**抜粋本文**
= = = =

December 09, 2024

賃上げを宣言し、やり方を変え、生産性を大きく高めた国内ユニクロ事業

Takasaito2か月前になりますが、ユニクロを展開するファーストリテイリングが
2024年度8月期の決算を発表しました。

この決算の内容を
WWDJAPAN12月9日号の連載記事「ファッション業界のミカタ」で
徹底分析をさせて頂きました。

年商3兆円、営業利益は5000億円超えと過去最高。

グローバル化が進む同社の中で、
今回、最も僕の目を引いたのは

中国でもない、欧米でもない

ズバリ国内ユニクロ事業の躍進でした。

というのは

2010年8月期のヒートテックブーム時に記録して
これまで超えることができなかった
過去最高益を14年ぶりに更新したからです。

その理由を紐解くと、いくつかの
環境の変化にうまく対応したユニクロの強さが見えてきます。

まず
売り上げの伸びについては
店舗のスクラップ&ビルドを繰り返し
1店舗あたりの売上高を高めていること

Eコマースを強化して、店舗以外の売り上げを増やしていること

そして、それに上乗せするように

インバウンド需要(免税売上高)が
国内ユニクロ事業の売り上げ構成比の8%を占めるようになったこと

が挙げられます。

次に

粗利に関しては

高騰する原価に対して、
値上げは最小限にとどめ、

価格をリーズナブルに抑えながら
値下げ幅をうまくコントロールすることで

粗利率を下げないどころか
微増に維持することができています。

そして、最大のサプライズは

地球温暖化の影響から長くなった夏シーズンに

強くなったことです。

以前は

日本の多くのアパレル企業よろしく
秋冬で儲けて
夏で利益を擦ってしまうのが

国内ユニクロ事業のクセでした。

同社の夏シーズンにあたる

第4四半期の営業利益率は
過去に赤字だった年もあるくらい
3%程度の一桁台が当たり前の

最も儲からない時期だったのに対し

24年8月期は、なんと、13%も稼いでいます。

= = = =

キーポイントのテキスト記述
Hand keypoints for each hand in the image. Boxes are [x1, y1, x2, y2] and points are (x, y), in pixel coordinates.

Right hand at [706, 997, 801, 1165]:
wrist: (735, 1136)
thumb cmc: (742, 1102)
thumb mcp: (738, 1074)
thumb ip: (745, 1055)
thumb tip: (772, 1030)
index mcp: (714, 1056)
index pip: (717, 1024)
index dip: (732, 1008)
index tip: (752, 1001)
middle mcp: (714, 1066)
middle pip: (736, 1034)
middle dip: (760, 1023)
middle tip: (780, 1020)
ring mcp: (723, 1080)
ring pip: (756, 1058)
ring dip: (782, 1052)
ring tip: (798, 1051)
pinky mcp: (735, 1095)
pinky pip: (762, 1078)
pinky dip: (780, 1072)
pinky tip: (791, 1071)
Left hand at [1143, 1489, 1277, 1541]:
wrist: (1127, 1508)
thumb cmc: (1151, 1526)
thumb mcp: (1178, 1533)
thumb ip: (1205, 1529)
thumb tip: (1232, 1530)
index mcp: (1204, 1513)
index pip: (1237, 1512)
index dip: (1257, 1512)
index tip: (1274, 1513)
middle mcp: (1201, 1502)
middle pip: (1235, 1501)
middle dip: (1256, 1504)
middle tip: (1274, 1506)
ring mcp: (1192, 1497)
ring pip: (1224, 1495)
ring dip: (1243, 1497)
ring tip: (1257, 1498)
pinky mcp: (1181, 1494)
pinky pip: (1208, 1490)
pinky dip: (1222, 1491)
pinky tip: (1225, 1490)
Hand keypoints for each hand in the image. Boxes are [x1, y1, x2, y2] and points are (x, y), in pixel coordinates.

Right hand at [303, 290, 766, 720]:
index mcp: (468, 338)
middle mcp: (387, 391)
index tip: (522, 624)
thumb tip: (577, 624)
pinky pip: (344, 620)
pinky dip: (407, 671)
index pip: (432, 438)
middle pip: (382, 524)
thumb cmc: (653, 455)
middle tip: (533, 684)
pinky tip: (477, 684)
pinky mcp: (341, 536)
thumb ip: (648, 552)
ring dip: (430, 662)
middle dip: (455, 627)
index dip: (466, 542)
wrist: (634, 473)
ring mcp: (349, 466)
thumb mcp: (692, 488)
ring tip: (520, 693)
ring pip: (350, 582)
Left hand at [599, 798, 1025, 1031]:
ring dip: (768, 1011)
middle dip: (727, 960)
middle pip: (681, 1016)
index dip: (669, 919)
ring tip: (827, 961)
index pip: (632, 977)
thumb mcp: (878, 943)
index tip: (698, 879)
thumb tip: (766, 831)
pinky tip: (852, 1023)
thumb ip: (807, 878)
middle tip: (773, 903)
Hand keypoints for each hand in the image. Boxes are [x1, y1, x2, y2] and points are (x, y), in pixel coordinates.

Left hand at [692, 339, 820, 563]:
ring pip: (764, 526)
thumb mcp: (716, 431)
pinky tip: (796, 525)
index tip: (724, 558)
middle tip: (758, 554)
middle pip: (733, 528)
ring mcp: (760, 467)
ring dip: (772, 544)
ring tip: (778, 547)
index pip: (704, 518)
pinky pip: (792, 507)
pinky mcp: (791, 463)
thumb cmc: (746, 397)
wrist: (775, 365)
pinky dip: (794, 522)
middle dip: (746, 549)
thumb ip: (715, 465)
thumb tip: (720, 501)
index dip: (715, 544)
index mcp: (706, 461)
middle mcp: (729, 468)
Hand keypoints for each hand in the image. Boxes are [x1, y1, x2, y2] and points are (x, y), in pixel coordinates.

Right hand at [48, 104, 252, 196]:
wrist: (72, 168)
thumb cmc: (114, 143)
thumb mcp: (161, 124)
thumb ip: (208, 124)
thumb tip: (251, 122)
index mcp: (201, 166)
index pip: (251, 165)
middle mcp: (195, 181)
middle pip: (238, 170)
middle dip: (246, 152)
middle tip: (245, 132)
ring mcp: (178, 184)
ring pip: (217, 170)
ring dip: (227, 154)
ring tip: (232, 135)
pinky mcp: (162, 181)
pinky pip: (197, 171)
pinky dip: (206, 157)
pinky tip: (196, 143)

= = = =

**演習の目的**
ユニクロ事業に関する記事の全文を、一字一句変えずに書き写してください。 リストは使用しません。

**本演習の解答**
December 09, 2024

賃上げを宣言し、やり方を変え、生産性を大きく高めた国内ユニクロ事業

Takasaito2か月前になりますが、ユニクロを展開するファーストリテイリングが
2024年度8月期の決算を発表しました。

この決算の内容を
WWDJAPAN12月9日号の連載記事「ファッション業界のミカタ」で
徹底分析をさせて頂きました。

年商3兆円、営業利益は5000億円超えと過去最高。

グローバル化が進む同社の中で、
今回、最も僕の目を引いたのは

中国でもない、欧米でもない

ズバリ国内ユニクロ事業の躍進でした。

というのは

2010年8月期のヒートテックブーム時に記録して
これまで超えることができなかった
過去最高益を14年ぶりに更新したからです。

その理由を紐解くと、いくつかの
環境の変化にうまく対応したユニクロの強さが見えてきます。

まず
売り上げの伸びについては
店舗のスクラップ&ビルドを繰り返し
1店舗あたりの売上高を高めていること

Eコマースを強化して、店舗以外の売り上げを増やしていること

そして、それに上乗せするように

インバウンド需要(免税売上高)が
国内ユニクロ事業の売り上げ構成比の8%を占めるようになったこと

が挙げられます。

次に

粗利に関しては

高騰する原価に対して、
値上げは最小限にとどめ、

価格をリーズナブルに抑えながら
値下げ幅をうまくコントロールすることで

粗利率を下げないどころか
微増に維持することができています。

そして、最大のサプライズは

地球温暖化の影響から長くなった夏シーズンに

強くなったことです。

以前は

日本の多くのアパレル企業よろしく
秋冬で儲けて
夏で利益を擦ってしまうのが

国内ユニクロ事業のクセでした。

同社の夏シーズンにあたる

第4四半期の営業利益率は
過去に赤字だった年もあるくらい
3%程度の一桁台が当たり前の

最も儲からない時期だったのに対し

24年8月期は、なんと、13%も稼いでいます。